KW 17 - Ein Birkenbild

Jan und ich haben eine Art digitale Fotobox, in die er immer mal wieder etwas hineinlegt. Das folgt nicht unbedingt einem festen Plan; wir hatten uns ja vorgenommen, diesen Kalender eher „en passant“, also mit Fotos und Gedanken, die eben anfallen, zu gestalten. Über manche der Bilder sprechen und diskutieren wir viel, andere harren still ihrer Entdeckung durch uns selbst. Und manche sind noch mehr als das. Sie sind auf eine gewisse Art ewig.

Nicht etwa, weil wir so tolle Künstler sind. Sondern, weil sie schon immer in der Welt stehen. Weil sie gesehen werden. Und weil sich immer wieder Menschen entscheiden, sie abzubilden. Da gibt es Bilder, die ikonisch sind und uns von tausend Postkarten entgegenblicken: Mit der Flosse winkender lustiger Seehund, Möwe auf Pfahl, lachender Delphin, Giraffengruppe vor Serengetisonnenuntergang.

Andere Bilder sind viel stiller, intimer. Vielleicht „bedeuten“ sie nicht einmal etwas. Aber jemand trifft die Entscheidung: Dies ist es wert, festgehalten zu werden. Vielleicht, damit auch andere es sehen. Vielleicht nur, um selbst darüber zu meditieren. Wie vor über 120 Jahren Gustav Klimt hat auch Jan sich entschieden, diesen Birkenwald abzubilden. Ich liebe das Bild (bewusst: Einzahl!) und darf mich deshalb ein bisschen zu den beiden stellen, während ich mich frage, was genau daran mich eigentlich so sehr fasziniert. Ich weiß übrigens auch nicht, ob Jan überhaupt von Klimts Bild Kenntnis hatte, und ob er wohl staunen wird, wenn ich ihm diesen Text gleich für das neue Kalenderblatt zuschicke.

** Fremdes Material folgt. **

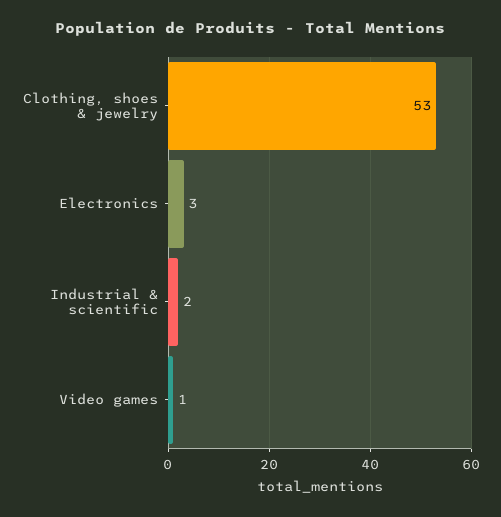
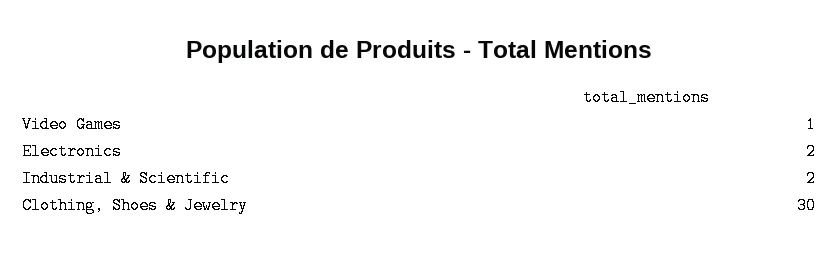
Clothing, shoes & jewelry: 53 -> 30
Electronics: 3 -> 2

Ist es nicht schön, dass über die Spanne vieler Jahrzehnte, wahrscheinlich vieler Jahrhunderte oder sogar noch mehr immer wieder Menschenaugen über ein Stück Natur gehen, plötzlich in Verbindung treten und darüber Zeugnis ablegen? Ich finde den Gedanken wundervoll, dass schon vor tausend Jahren jemand sich genau so sehr über einen tirilierenden Vogel, eine zarte Blüte oder einen bunten Käfer gefreut haben kann wie ich.